In one place, two corpses were dragged by the feet, pelted with stones and kicked while a crowd chanted “God is Great”, a Reuters reporter said. In another, three bodies were hauled round by rope, kicked and then also set alight, witnesses said. 

The grisly scenes recalled the aftermath of the 1993 shooting-down of a Black Hawk helicopter by Somali militiamen during a failed US operation to hunt down warlords. 

Images of dead American troops being dragged through the streets of Mogadishu were the beginning of the end for a US-UN peacekeeping force which quit Somalia in 1995. Witnesses and medical sources put the combined death toll at eight by early afternoon and there were fears the actual number could be higher. 

Wednesday’s fighting, which wounded at least 65 people according to hospital staff, began when insurgents fired at Ethiopian and government forces in tanks, residents said. 

“I have never seen or experienced the kind of fighting that I saw today.
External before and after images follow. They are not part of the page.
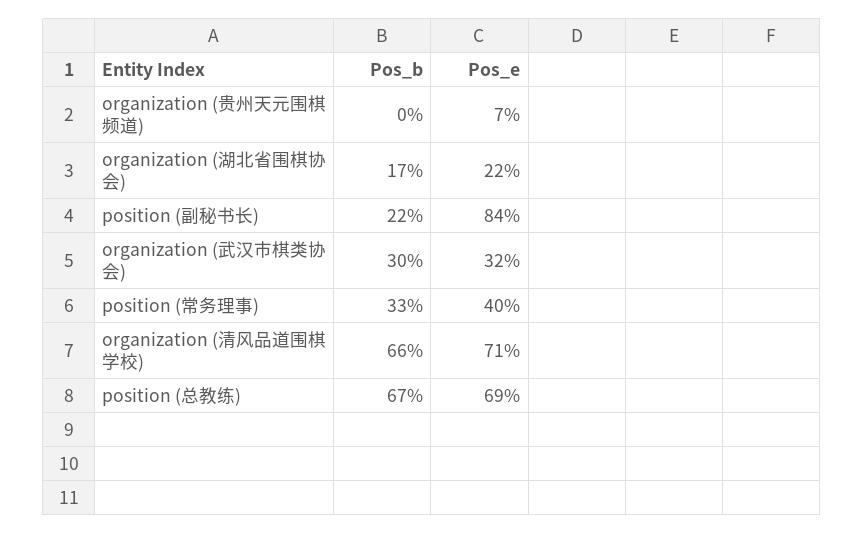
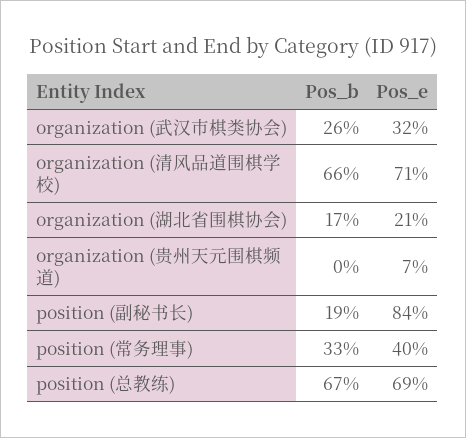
  {
    "Pos_b": {
      "organization (贵州天元围棋频道)": 0,
      "organization (湖北省围棋协会)": 17,
-     "position (副秘书长)": 22,
+     "position (副秘书长)": 19,
-     "organization (武汉市棋类协会)": 30,
+     "organization (武汉市棋类协会)": 26,
      "position (常务理事)": 33,
      "organization (清风品道围棋学校)": 66,
      "position (总教练)": 67
    },
    "Pos_e": {
      "organization (贵州天元围棋频道)": 7,
-     "organization (湖北省围棋协会)": 22,
+     "organization (湖北省围棋协会)": 21,
      "position (副秘书长)": 84,
      "organization (武汉市棋类协会)": 32,
      "position (常务理事)": 40,
      "organization (清风品道围棋学校)": 71,
      "position (总教练)": 69
    }
  }

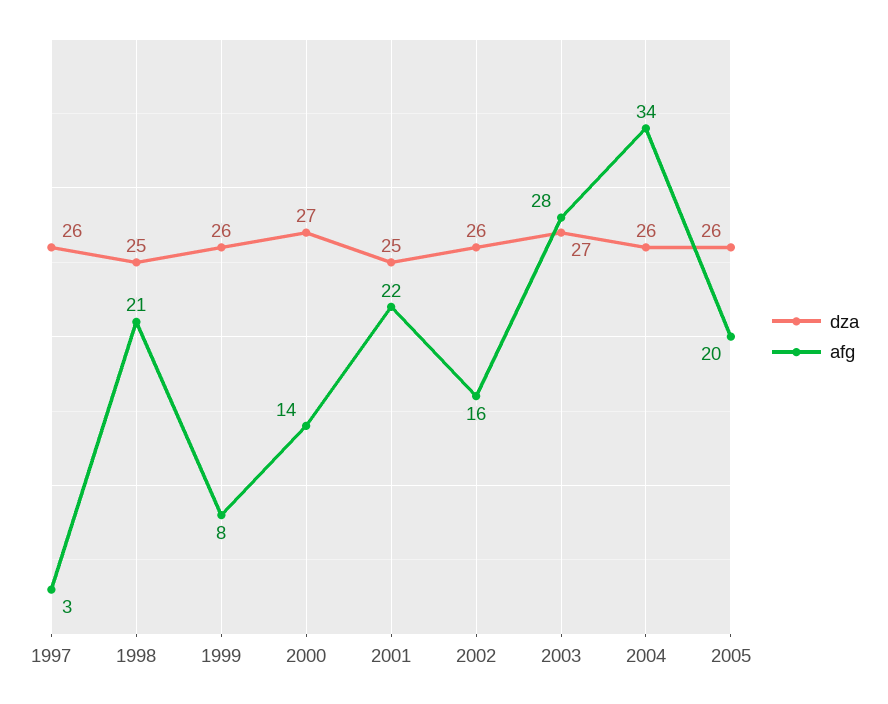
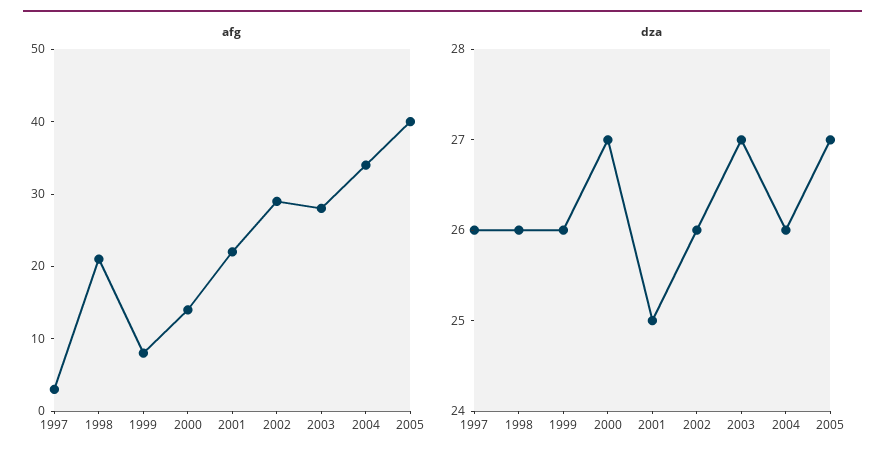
  {
    "dza": {
      "1997": 26,
-     "1998": 25,
+     "1998": 26,
      "1999": 26,
      "2000": 27,
      "2001": 25,
      "2002": 26,
      "2003": 27,
      "2004": 26,
-     "2005": 26
+     "2005": 27
    },
    "afg": {
      "1997": 3,
      "1998": 21,
      "1999": 8,
      "2000": 14,
      "2001": 22,
-     "2002": 16,
+     "2002": 30,
      "2003": 28,
      "2004": 34,
-     "2005": 20
+     "2005": 40
    }
  }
People were running in all directions. I saw an old man die in front of me,” said Faduma Elmi, 80. 

After being attacked, the tanks responded with four cannon shots, they said. The Ethiopians also fired rockets at Mogadishu stadium where residents said some insurgents had dug in. 

The interim government took over Mogadishu in late December during a brief war in which it and Ethiopia routed a militant Islamist group that ruled most of south Somalia for the last half of 2006. 

Many believe the defeated Islamists, along with disgruntled clan and warlord militiamen, are behind regular hit-and-run attacks. The fighting initially broke out near a government base in the former defence ministry headquarters. Insurgents have repeatedly struck at government and Ethiopian soldiers based there.

This government is the 14th attempt at establishing central rule since warlords ended it by toppling dictator Mohamed Siad Barre in 1991, ushering in an era of anarchy and violence. African Union peacekeepers from Uganda are trying to help the government gain control.